(Beginning of Material supplied)
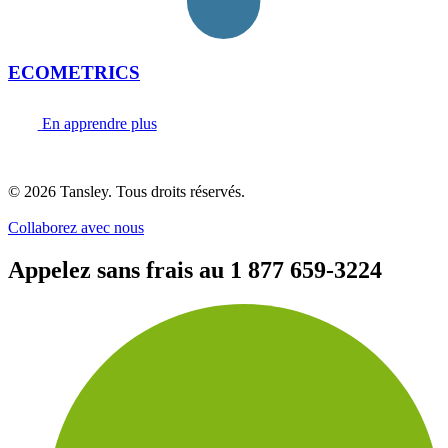
ECOMETRICS
En apprendre plus
Termes et confidentialité
© 2026 Tansley. Tous droits réservés.
Collaborez avec nous
Appelez sans frais au
1 877 659-3224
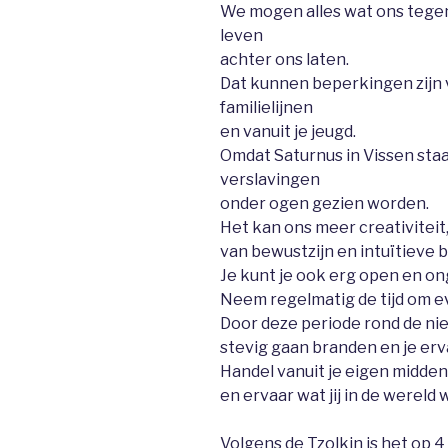
We mogen alles wat ons tege
leven
achter ons laten.
Dat kunnen beperkingen zijn v
familielijnen
en vanuit je jeugd.
Omdat Saturnus in Vissen sta
verslavingen
onder ogen gezien worden.
Het kan ons meer creativiteit
van bewustzijn en intuïtieve
Je kunt je ook erg open en o
Neem regelmatig de tijd om ev
Door deze periode rond de ni
stevig gaan branden en je erv
Handel vanuit je eigen midden,
en ervaar wat jij in de wereld 
Volgens de Tzolkin is het op 4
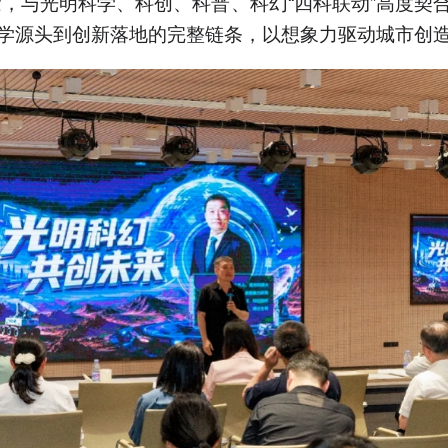
念，与光明科学、科创、科普、科幻“四科联动”高度契
学源头到创新落地的完整链条，以想象力驱动城市创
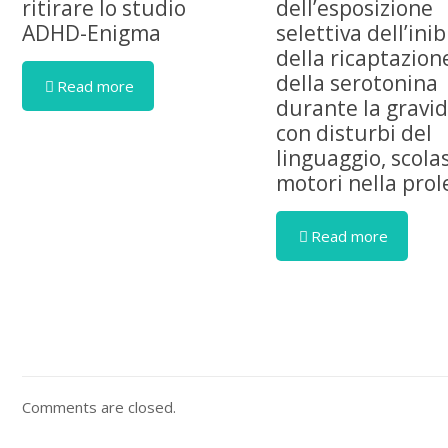
ritirare lo studio
dell’esposizione
ADHD-Enigma
selettiva dell’ini
della ricaptazion
della serotonina
Read more
durante la gravi
con disturbi del
linguaggio, scolas
motori nella prol
Read more
Comments are closed.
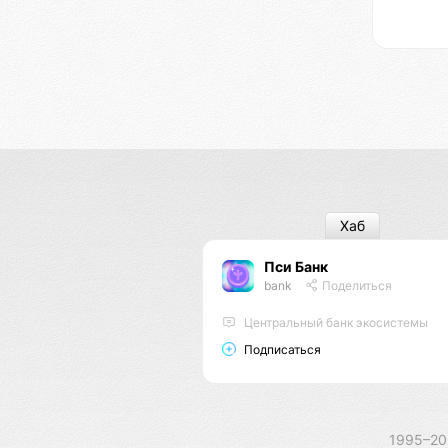
Хаб
Пси Банк
bank
Поделиться
Центральный банк экосистемы
Подписаться
1995–2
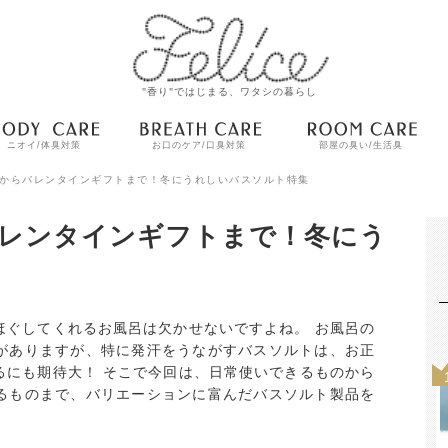
"香り"ではじまる、ワタシの暮らし
ニオイ/体臭対策
お口のケア/口臭対策
部屋の臭い/生活臭
からバレンタインギフトまで！冬にうれしいバスソルト特集
レンタインギフトまで！冬にう
ほぐしてくれるお風呂は欠かせないですよね。 お風呂の
がありますが、特に発汗をうながすバスソルトは、お正
るにも期待大！ そこで今回は、日常使いできるものから
るものまで、バリエーションに富んだバスソルト製品を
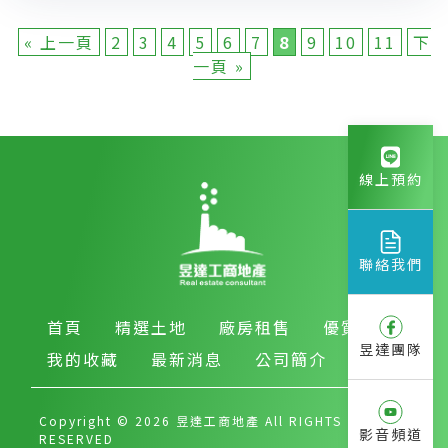
« 上一頁
2
3
4
5
6
7
8
9
10
11
下
一頁 »
線上預約
聯絡我們
首頁
精選土地
廠房租售
優質房產
昱達團隊
我的收藏
最新消息
公司簡介
Copyright © 2026 昱達工商地產 All RIGHTS
影音頻道
RESERVED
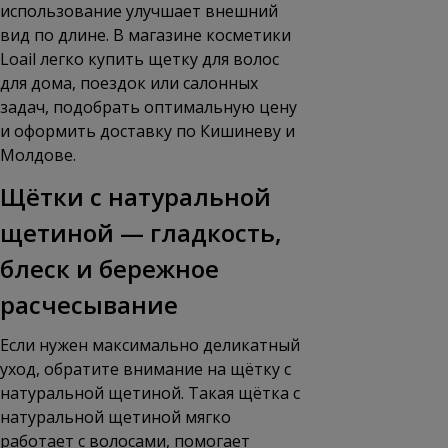
использование улучшает внешний
вид по длине. В
магазине косметики
Loail
легко купить щетку для волос
для дома, поездок или салонных
задач, подобрать оптимальную цену
и оформить доставку по Кишиневу и
Молдове.
Щётки с натуральной
щетиной — гладкость,
блеск и бережное
расчесывание
Если нужен максимально деликатный
уход, обратите внимание на щётку с
натуральной щетиной. Такая щётка с
натуральной щетиной мягко
работает с волосами, помогает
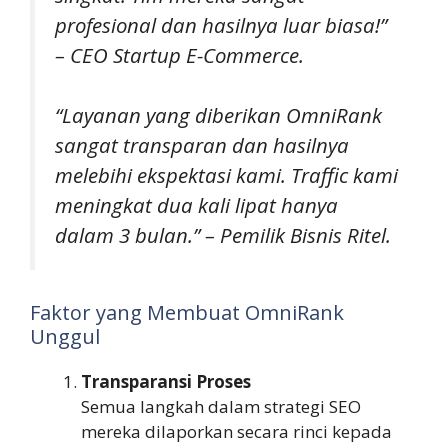
profesional dan hasilnya luar biasa!”
– CEO Startup E-Commerce.
“Layanan yang diberikan OmniRank
sangat transparan dan hasilnya
melebihi ekspektasi kami. Traffic kami
meningkat dua kali lipat hanya
dalam 3 bulan.” – Pemilik Bisnis Ritel.
Faktor yang Membuat OmniRank
Unggul
Transparansi Proses
Semua langkah dalam strategi SEO
mereka dilaporkan secara rinci kepada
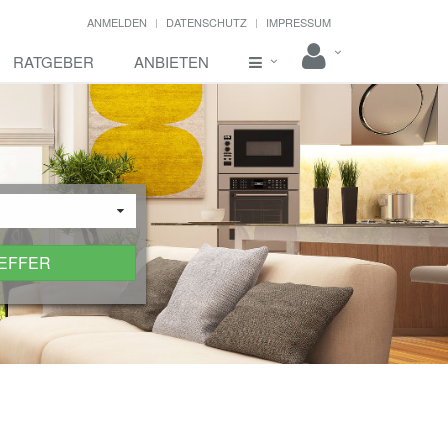
ANMELDEN
DATENSCHUTZ
IMPRESSUM
RATGEBER
ANBIETEN
REFFER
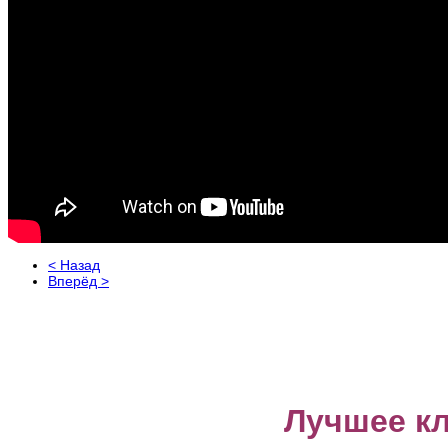
< Назад
Вперёд >
Лучшее к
(End of Material supplied)
Exercise description » Show each line from the material above where the string "della" can be found.

Solution to the exercise »
della ricaptazion
della serotonina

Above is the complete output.